### [O QUE PRODUZIR]
Comece no início dos registros e pare depois da linha que contém "For every layout". Reproduza essas linhas sem nenhuma alteração.

(Anotações das caixas de elementos)

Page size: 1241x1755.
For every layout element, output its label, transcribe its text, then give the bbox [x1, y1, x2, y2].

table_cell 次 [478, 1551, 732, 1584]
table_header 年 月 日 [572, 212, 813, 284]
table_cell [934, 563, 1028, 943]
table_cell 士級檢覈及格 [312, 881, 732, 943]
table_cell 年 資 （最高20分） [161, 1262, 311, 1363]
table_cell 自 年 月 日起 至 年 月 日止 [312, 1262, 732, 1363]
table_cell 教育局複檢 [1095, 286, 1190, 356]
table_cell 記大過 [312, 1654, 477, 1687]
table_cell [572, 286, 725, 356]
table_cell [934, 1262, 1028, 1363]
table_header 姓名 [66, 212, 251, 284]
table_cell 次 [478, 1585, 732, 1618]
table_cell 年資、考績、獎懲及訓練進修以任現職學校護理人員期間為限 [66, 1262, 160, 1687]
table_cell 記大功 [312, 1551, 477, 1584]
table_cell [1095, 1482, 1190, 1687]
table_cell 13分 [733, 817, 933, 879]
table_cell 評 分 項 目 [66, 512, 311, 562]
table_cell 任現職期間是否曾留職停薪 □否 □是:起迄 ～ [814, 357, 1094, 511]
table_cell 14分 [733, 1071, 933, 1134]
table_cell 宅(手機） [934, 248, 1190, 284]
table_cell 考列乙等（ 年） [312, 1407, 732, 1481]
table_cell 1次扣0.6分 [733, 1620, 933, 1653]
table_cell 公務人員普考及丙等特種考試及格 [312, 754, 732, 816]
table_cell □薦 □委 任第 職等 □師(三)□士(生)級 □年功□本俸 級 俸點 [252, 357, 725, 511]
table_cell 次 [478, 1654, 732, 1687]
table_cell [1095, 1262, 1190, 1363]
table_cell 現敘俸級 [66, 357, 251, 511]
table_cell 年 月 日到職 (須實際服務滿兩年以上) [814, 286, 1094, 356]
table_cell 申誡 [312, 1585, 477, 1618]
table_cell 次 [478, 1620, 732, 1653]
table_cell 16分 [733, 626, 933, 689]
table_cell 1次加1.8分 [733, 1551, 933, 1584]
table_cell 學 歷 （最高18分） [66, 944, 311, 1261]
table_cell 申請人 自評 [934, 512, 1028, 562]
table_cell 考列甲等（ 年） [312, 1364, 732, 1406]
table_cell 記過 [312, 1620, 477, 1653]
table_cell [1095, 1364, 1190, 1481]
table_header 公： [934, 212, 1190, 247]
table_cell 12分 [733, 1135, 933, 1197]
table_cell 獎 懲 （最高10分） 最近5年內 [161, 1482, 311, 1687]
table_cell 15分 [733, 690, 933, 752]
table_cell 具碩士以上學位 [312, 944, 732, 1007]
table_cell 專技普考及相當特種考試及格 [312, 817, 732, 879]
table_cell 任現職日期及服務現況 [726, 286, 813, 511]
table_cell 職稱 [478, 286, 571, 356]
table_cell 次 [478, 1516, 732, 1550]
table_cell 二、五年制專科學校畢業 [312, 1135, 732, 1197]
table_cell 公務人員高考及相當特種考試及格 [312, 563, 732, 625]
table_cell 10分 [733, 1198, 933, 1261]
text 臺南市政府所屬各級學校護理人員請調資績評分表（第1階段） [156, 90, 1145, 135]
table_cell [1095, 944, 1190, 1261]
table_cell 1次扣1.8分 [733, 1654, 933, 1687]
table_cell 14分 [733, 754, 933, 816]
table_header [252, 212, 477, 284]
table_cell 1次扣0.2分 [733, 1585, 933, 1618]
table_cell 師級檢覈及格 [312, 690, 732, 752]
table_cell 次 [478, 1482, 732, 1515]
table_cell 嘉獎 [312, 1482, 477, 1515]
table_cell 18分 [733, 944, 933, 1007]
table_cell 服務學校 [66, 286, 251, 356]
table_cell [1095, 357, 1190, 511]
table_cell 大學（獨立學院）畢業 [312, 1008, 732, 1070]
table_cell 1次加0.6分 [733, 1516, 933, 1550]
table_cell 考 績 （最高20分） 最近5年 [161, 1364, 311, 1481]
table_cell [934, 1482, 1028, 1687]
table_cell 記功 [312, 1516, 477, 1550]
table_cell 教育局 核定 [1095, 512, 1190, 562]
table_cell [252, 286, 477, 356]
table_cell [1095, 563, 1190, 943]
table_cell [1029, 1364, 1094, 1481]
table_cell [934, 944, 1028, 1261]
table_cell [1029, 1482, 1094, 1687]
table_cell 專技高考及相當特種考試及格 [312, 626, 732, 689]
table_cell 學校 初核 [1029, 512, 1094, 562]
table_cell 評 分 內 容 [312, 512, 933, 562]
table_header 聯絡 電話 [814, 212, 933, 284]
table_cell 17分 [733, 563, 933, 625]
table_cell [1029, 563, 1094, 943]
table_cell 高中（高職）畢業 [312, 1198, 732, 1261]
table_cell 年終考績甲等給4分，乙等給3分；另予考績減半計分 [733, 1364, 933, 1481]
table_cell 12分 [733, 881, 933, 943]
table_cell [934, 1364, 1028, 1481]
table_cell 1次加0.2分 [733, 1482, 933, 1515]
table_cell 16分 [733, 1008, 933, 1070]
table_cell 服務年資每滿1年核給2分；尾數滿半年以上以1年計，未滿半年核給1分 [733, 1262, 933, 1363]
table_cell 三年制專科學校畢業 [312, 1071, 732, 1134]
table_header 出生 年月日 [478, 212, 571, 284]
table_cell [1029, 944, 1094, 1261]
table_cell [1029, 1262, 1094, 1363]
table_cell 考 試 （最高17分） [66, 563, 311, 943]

### [RESULTADO]
Page size: 1241x1755.
For every layout element, output its label, transcribe its text, then give the bbox [x1, y1, x2, y2].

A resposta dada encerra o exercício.